Elsa Schiaparelli (1890-1973) was famed for her attractive and wittily designed evening ensembles. Her clothes were smart, sophisticated and often wildly eccentric, and she had a huge following. Her ideas, coupled with those she commissioned from famous artists, were carried out with considerable skill. She had close connections to the art world, and to the Cubist and Surrealist movements in particular. Salvador Dalí and Christian Bérard are among the artists who collaborated with her. This connection with the wider art world and its ideas set Schiaparelli apart from most other fashion designers.

This superb evening coat is one of the best examples of her close artistic collaboration with the French artist, poet and film maker Jean Cocteau (1889-1963). Cocteau produced two drawings for Schiaparelli which were translated into designs for a jacket and this evening coat for the Autumn 1937 collection.

The design for the evening coat reveals Cocteau's preoccupation with the double image, a motif he consistently returned to in his work. The double image held particular fascination for several other artists associated with the Surrealist movement, including Dalí. The strong linear design on this coat can be read as two profiles facing each other, and in the negative space, a vase of roses standing on a fluted column.

Physical description

An ankle-length coat of black silk jersey by Schiaparelli. The collarless neckline with short lapels and the waist with a single black ceramic button having a design of a petticoated skirt and dancing leg, the hook fastening beneath. The back bodice designed by Jean Cocteau and embroidered by Maison Lesage with confronting facial profiles in gold thread forming a shaped vase filled with roses of tucked pink silk and leaves of green thread decorating the upper back and shoulders, the eyes of a blue stone and the lips of red foil, the centre back skirt with applied gold thread to imitate pleats. The lining is of sea green silk (shattered) and interlining of black wool, labelled Schiaparelli London and numbered 4995.

Place of Origin

London, England (made)

Date

1937 (made)

Artist/maker

Schiaparelli, Elsa, born 1890 - died 1973 (designer)
Jean Cocteau, born 1889 - died 1963 (designer)
Lesage (maker)

Materials and Techniques

Silk jersey, with gold thread and silk embroidery and applied decoration in silk

Marks and inscriptions

'Schiaparelli London'
'4995'

Dimensions

Height: 144 cm back, Height: 139 cm front, Width: 44 cm shoulder to shoulder - back, Circumference: 85 cm bust, Circumference: 76 cm waist, Circumference: 130 cm bottom hem, Height: 61 cm shoulder to cuff, Diameter: 5 cm button, Depth: 1 cm button

Object history note

This superb evening coat, designed by Elsa Schiaparelli, is one of the best examples of her close artistic collaboration with the French artist, poet and film maker Jean Cocteau.
Cocteau produced two drawings for Schiaparelli which were translated into a design for an evening coat and a jacket for the Autumn 1937 collection. In September that year he also illustrated one of Schiaparelli's dresses for American Harper's Bazaar, writing "Schiaparelli made this dress for dance and I copied it for Harper's Bazaar. Jean".

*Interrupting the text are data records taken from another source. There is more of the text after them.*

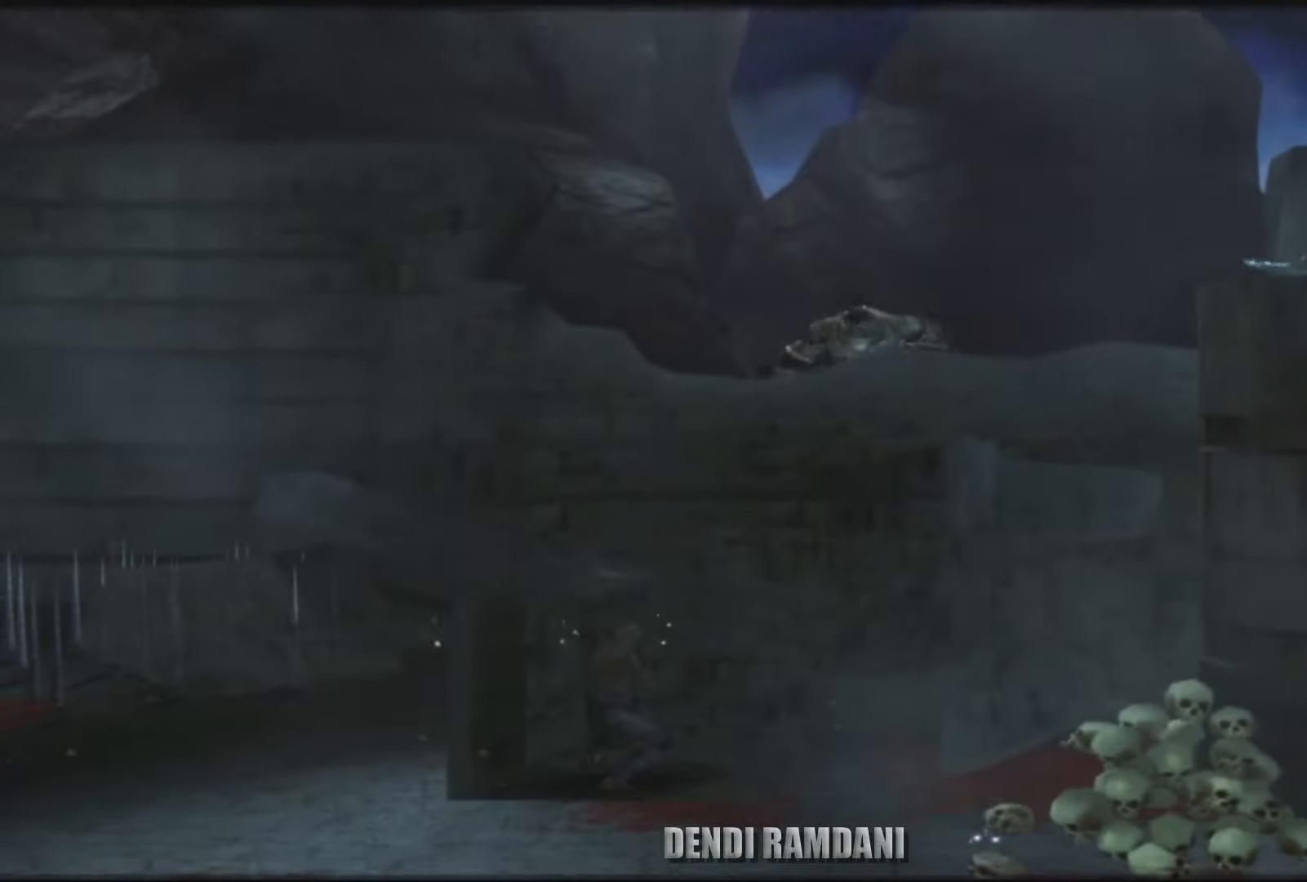
{"buttons": [], "left_stick": "right", "right_stick": "center", "events": [[50, "left_stick", "right"]]}
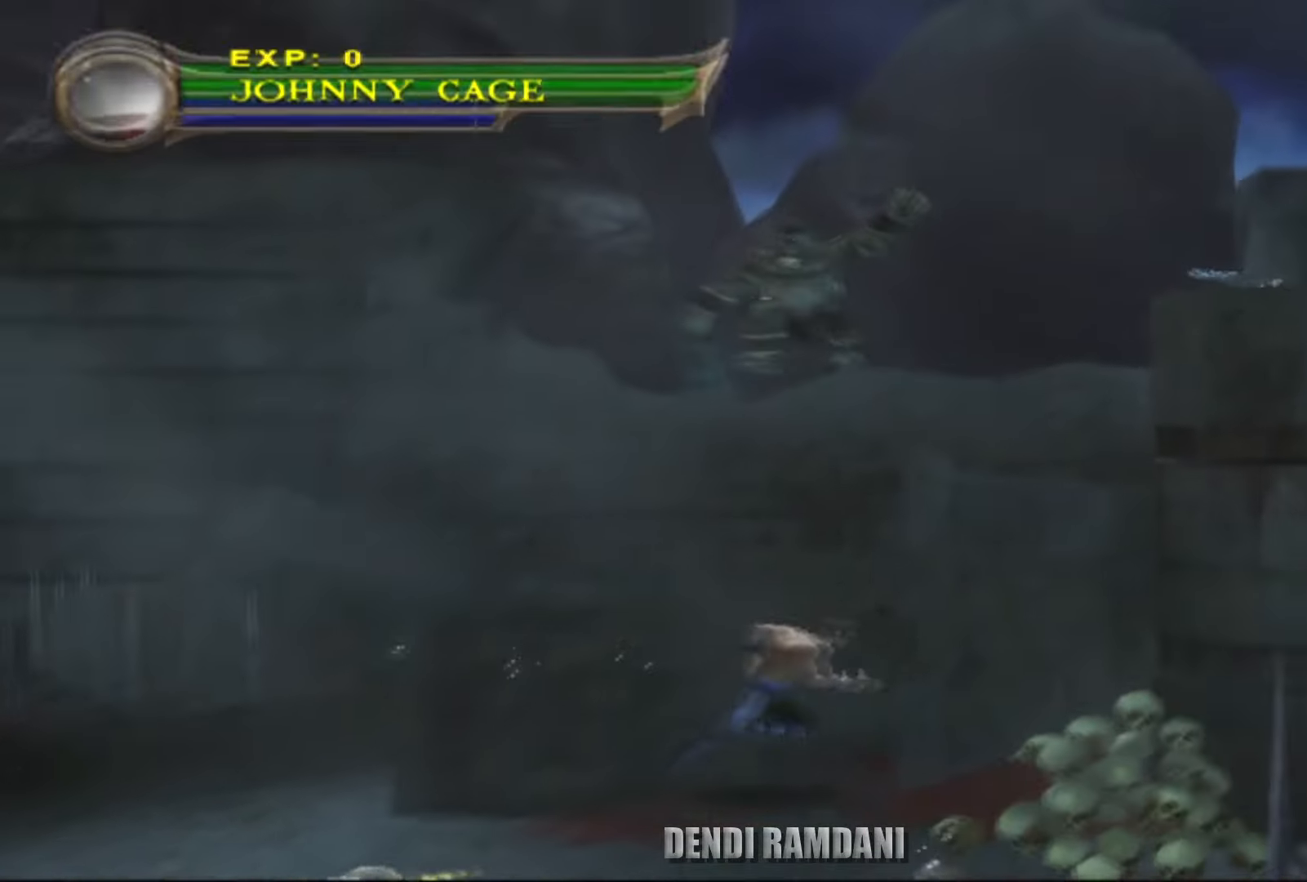
{"buttons": [], "left_stick": "up-left", "right_stick": "center", "events": [[200, "left_stick", "up-right"], [300, "left_stick", "up"], [450, "left_stick", "up-left"]]}
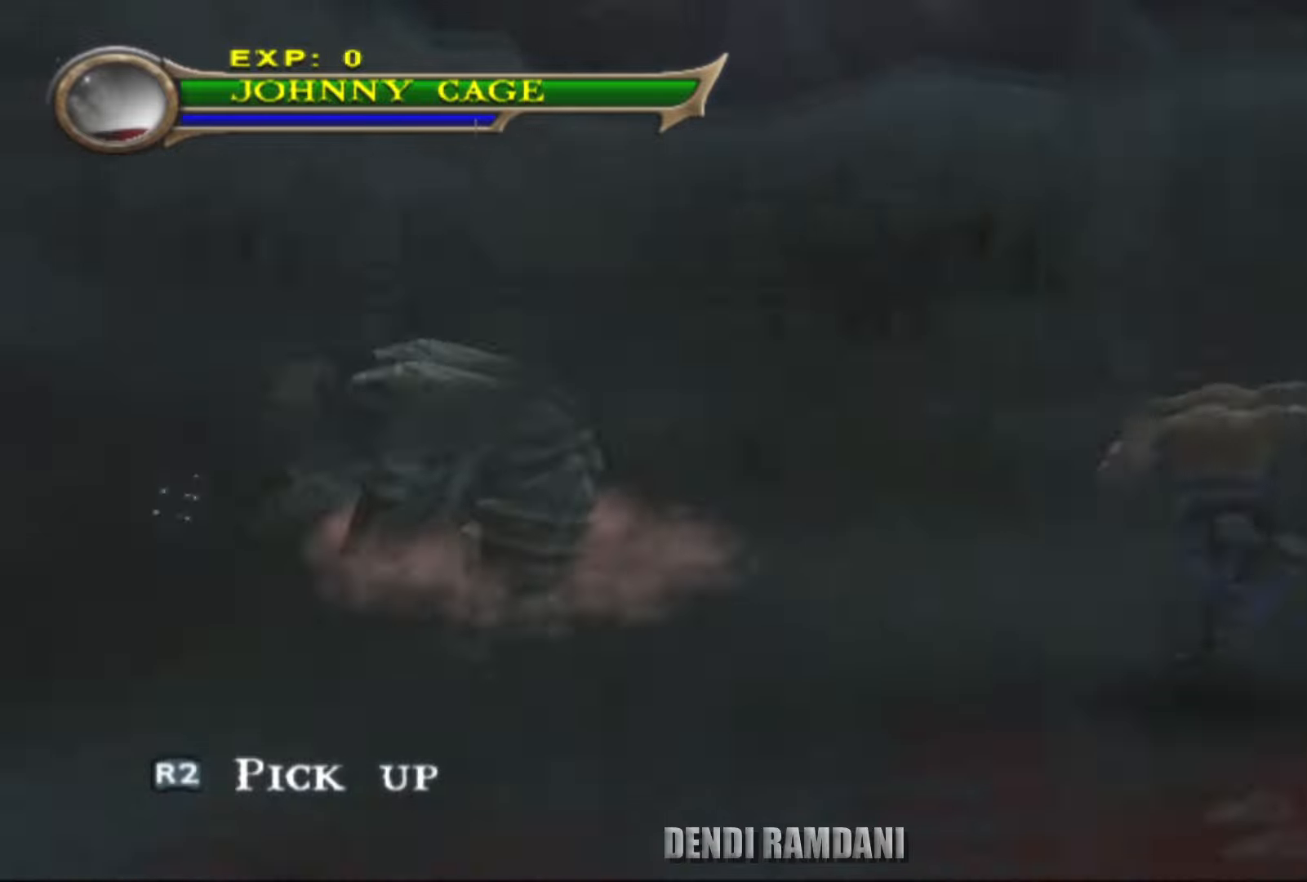
{"buttons": ["R1"], "left_stick": "left", "right_stick": "center", "events": [[416, "left_stick", "left"], [466, "R1", "down"]]}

The design for the evening coat reveals Cocteau's preoccupation with the double image, a motif he consistently returned to in his work. The double image held particular fascination for several other artists associated with the Surrealist movement, including Salvador Dali. The strong linear design on this coat can be read as two profiles facing each other, and in the negative space, a vase of roses standing on a fluted column. The use of bold lines to define the composition is typical of Cocteau's style and was beautifully translated into embroidery by the Paris firm of Lesage.

Dilys Blum, curator of Fashion and Textiles at the Philadelphia Museum of Art and author of Shocking! The Art and Fashion of Elsa Schiaparelli has suggested that the double profile design on the reverse of the coat may represent Tristan and Isolde. Salvador Dali used a similar double image for his Tristan and Isolde brooch of 1953.

Another example of this evening coat is in the collections of the Philadelphia Museum of Art (part of the Schiaparelli bequest). However the example in Philadelphia has faded to a mid-lavender and the design differs slightly. In the V&A's example, the appliqué roses are more profuse, covering the shoulders; the collar is lower and the column motif has four flutes rather than the five found on the Philadelphia example. The shape of the back panel may also differ.

Two examples of the Jacket are known. One in the collections of the Philadelphia Museum of Art and one in the Historical Society of Chicago.

Provenance:
The coat was bought or especially ordered from Schiaparelli London by the Viscountess Doris Castlerosse (1901-1942, nee De Lavigne, first wife of Valentine Browne, Lord Castlerosse, later 6th Earl of Kenmare).

The Viscountess was a leading socialite of the 1930s. She was a close friend of Cecil Beaton and posed for several photographic portraits. Married to the Viscount Castleroose, the couple bought and lived in the Palazzo Venier in Venice. Late in 1948, Peggy Guggenheim purchased the Palazzo from the heirs of the Viscountess.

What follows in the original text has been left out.